We are using TFS2010 for source control, the source repository has 3 main branches; MAIN, REL and DEV

Consider this scenario: Several developers are working in the REL branch (fixing shipping issues). As they work their changes are checked into the REL branch tested and subsiquently merged back into the MAIN branch.

When developers perform their merge (using the source code explorer in VS2010) if they pick the "selected changesets" option the dialog performs some sort of query and presents them with a list of candidate changesets that exist in the source (REL) branch that have not yet been merged into the target (MAIN) branch.

Given that there may be a delay between the DEV commit and the subsiquent merge we are finding people "forgetting" some changesets.

What I would like to do is create a work item query or Excel report that can reproduce the dialogs query results so we can add this to the projects SharePoint portal.

Specifically: given the current user, and a source and target branch name can I use WIQL or a Excel document to retrieve a list of changesets not currently merged into the target branch.

Can anyone tell if this is possible? and better still tell me how to do it!

The question TFS: List changesets that have not been merged asks a similar question but the aswer alludes to a "write your own code" solution, I would like to pull this off with the "out of the bag" tools; Excel or WIQL.

Was it helpful?

Solution

Take a look @ this answer

How can I check which branches a TFS 2008 changeset has been merged into?

They outline the tf merge command to list the changesets that need to be merged.

When I had to do something like this I ran a command similar to the one in the answer above and fed it into a text file, with a little bit of tweaking, you could probably turn it into a .csv then open it in excel and filter it by user etc.

OTHER TIPS

To my knowledge, WIQL is all about retrieving exclusively Work Items - so this aspect is a dead end.

++++++

**Required task 1:** In the TFS merge text, what are the names of the three main branches in the source repository?
**Required task 2:** Rewrite the records from the line with "Identify all objects" to the line with "building: (110, 497)", swapping "road" for "street" and keeping everything else the same. Leave the pictures out.
The text and the records have no connection to each other.

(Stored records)

++++++

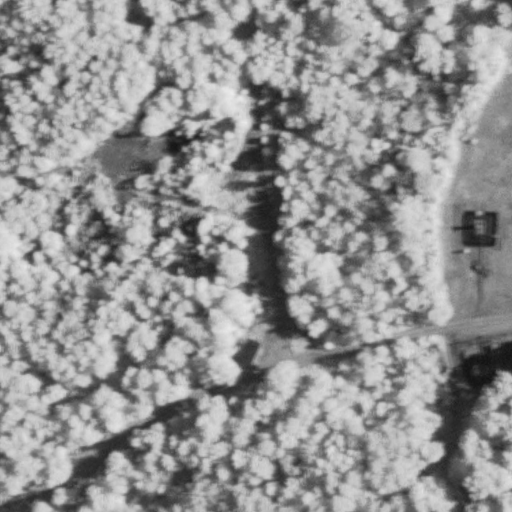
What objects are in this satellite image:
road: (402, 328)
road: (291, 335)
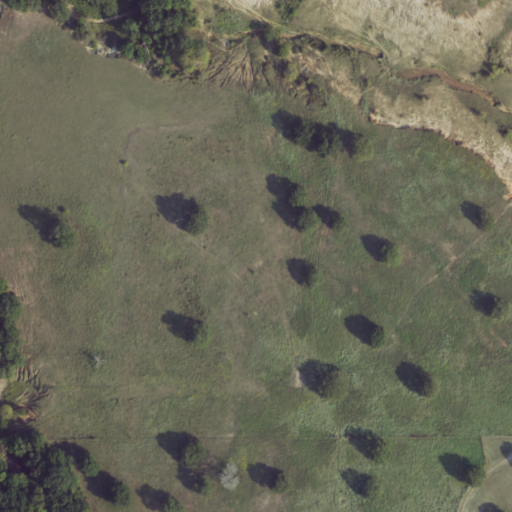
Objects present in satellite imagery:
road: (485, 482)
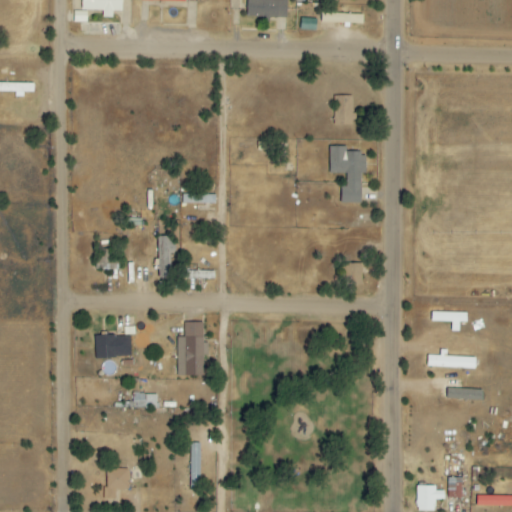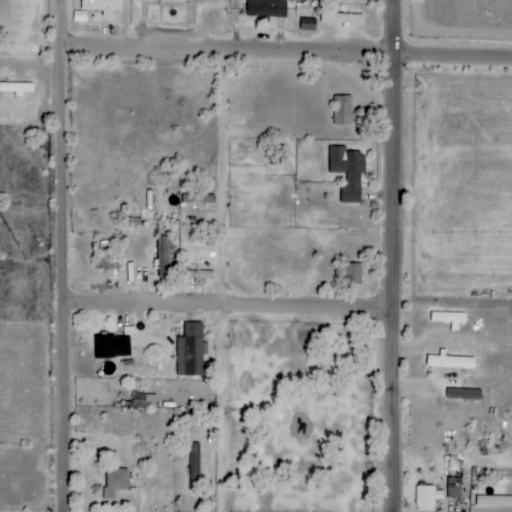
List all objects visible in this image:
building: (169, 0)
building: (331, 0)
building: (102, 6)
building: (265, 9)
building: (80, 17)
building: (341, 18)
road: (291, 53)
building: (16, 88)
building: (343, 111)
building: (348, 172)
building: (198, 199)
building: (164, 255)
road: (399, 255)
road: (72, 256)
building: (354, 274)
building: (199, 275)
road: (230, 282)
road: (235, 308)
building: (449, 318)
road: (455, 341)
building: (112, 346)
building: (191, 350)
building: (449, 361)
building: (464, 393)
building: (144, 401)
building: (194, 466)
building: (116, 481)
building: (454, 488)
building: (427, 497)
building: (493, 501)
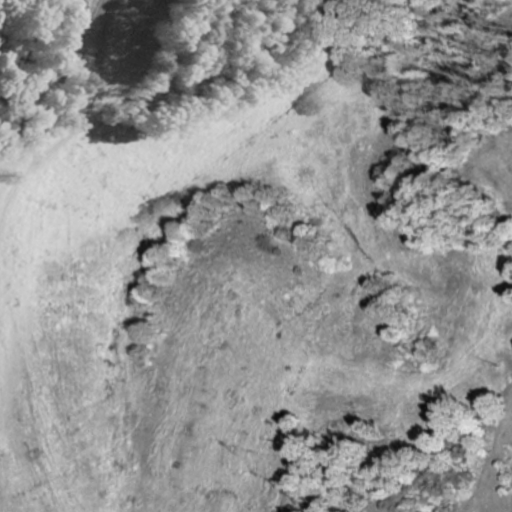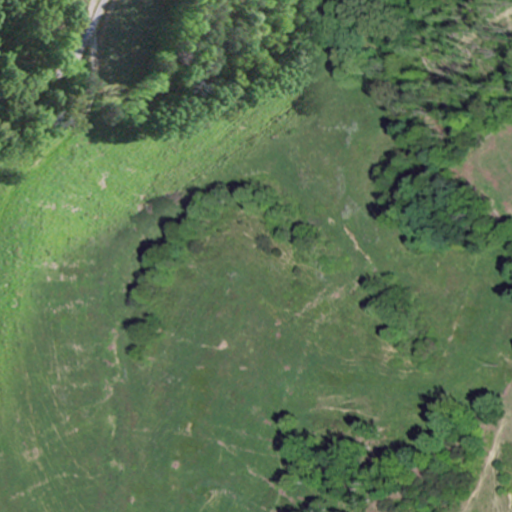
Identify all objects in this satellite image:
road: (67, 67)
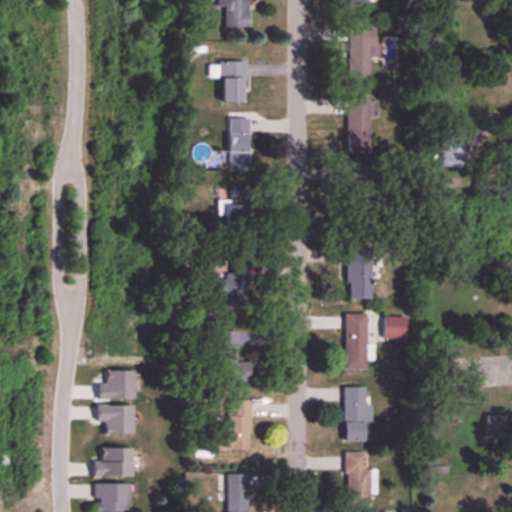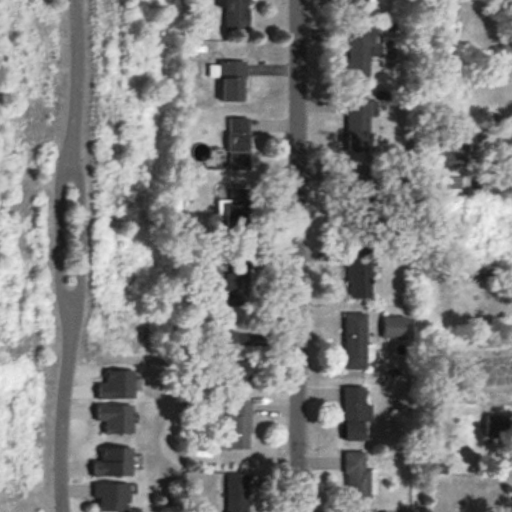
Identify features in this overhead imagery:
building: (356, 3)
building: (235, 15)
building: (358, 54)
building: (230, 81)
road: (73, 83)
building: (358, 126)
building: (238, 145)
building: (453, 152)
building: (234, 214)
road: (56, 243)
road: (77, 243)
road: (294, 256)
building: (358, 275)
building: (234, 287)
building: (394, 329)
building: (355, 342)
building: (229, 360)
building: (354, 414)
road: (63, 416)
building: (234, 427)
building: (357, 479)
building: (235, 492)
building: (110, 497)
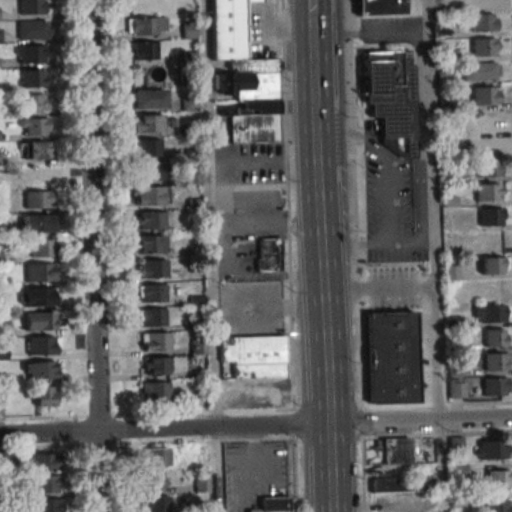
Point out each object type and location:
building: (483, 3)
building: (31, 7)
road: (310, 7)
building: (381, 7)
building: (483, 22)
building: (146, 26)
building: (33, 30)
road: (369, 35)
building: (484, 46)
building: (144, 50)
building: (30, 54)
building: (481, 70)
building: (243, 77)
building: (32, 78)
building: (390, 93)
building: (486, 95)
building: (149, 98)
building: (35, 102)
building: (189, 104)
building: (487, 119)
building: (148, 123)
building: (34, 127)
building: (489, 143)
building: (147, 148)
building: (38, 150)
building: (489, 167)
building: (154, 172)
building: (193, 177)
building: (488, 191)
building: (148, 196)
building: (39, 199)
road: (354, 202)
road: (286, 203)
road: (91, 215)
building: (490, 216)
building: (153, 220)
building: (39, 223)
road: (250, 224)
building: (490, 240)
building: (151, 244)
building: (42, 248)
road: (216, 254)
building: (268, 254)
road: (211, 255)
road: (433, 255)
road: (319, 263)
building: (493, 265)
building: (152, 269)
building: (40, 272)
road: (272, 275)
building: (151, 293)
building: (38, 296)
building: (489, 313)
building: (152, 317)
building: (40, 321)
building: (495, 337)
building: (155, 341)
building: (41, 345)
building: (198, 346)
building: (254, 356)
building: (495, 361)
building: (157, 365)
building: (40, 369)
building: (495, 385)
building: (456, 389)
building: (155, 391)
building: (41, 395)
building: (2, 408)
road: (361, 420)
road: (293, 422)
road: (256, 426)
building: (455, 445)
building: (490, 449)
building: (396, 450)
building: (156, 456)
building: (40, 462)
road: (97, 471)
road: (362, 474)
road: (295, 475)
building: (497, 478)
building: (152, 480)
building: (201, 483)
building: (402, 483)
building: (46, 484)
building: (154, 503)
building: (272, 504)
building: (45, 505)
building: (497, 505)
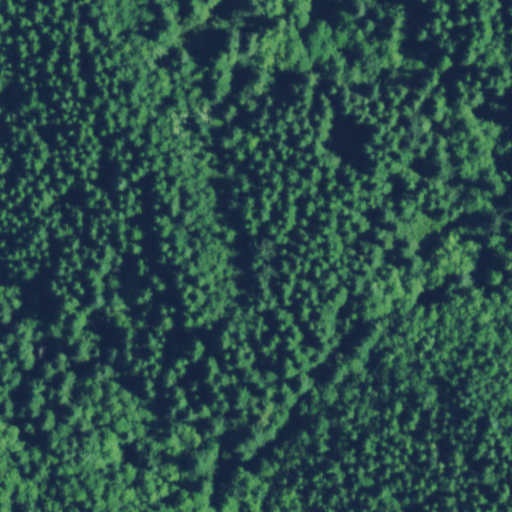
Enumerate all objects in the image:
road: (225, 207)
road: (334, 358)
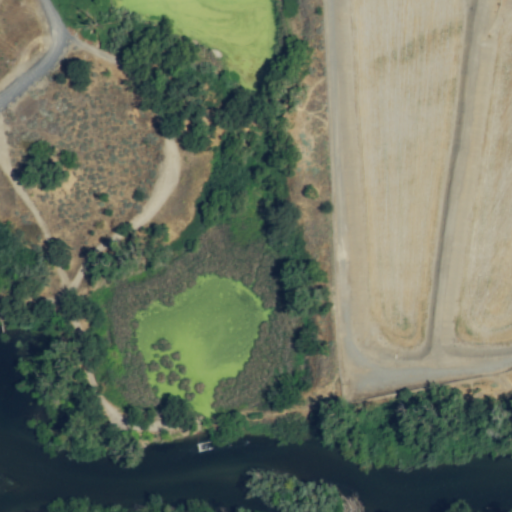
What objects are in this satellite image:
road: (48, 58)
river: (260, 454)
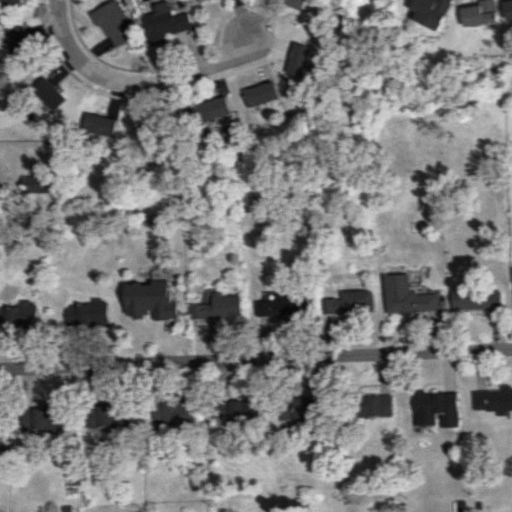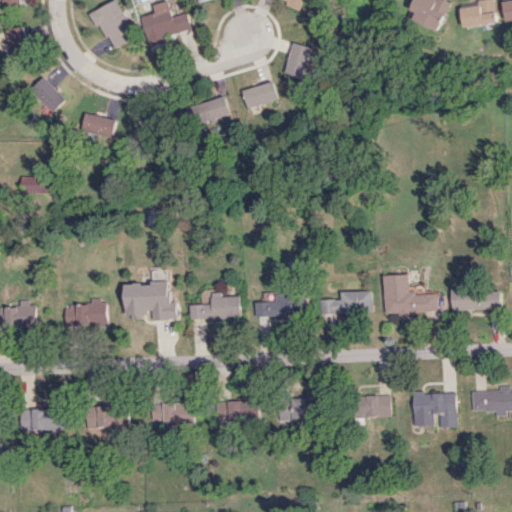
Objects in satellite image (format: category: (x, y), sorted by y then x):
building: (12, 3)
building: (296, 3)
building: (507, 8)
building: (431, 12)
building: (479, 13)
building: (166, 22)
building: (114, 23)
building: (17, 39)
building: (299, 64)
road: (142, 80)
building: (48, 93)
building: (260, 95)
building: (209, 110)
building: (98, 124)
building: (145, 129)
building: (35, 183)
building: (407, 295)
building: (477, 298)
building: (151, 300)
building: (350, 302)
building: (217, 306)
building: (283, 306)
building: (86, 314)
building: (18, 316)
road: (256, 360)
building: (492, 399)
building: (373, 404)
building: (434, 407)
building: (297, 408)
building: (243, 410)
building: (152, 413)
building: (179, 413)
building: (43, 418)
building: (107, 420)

++++++

**Task output 1:** MAIN, REL and DEV

**Task output 2:**
Identify all objects in this satellite image:
street: (67, 67)
Identify features in this overhead imagery:
building: (356, 3)
building: (235, 15)
building: (358, 54)
building: (230, 81)
street: (73, 83)
building: (358, 126)
building: (238, 145)
building: (453, 152)
building: (234, 214)
street: (56, 243)
street: (77, 243)
street: (294, 256)
building: (358, 275)
building: (234, 287)
building: (394, 329)
building: (355, 342)
building: (229, 360)
building: (354, 414)
street: (63, 416)
building: (234, 427)
building: (357, 479)
building: (235, 492)
building: (110, 497)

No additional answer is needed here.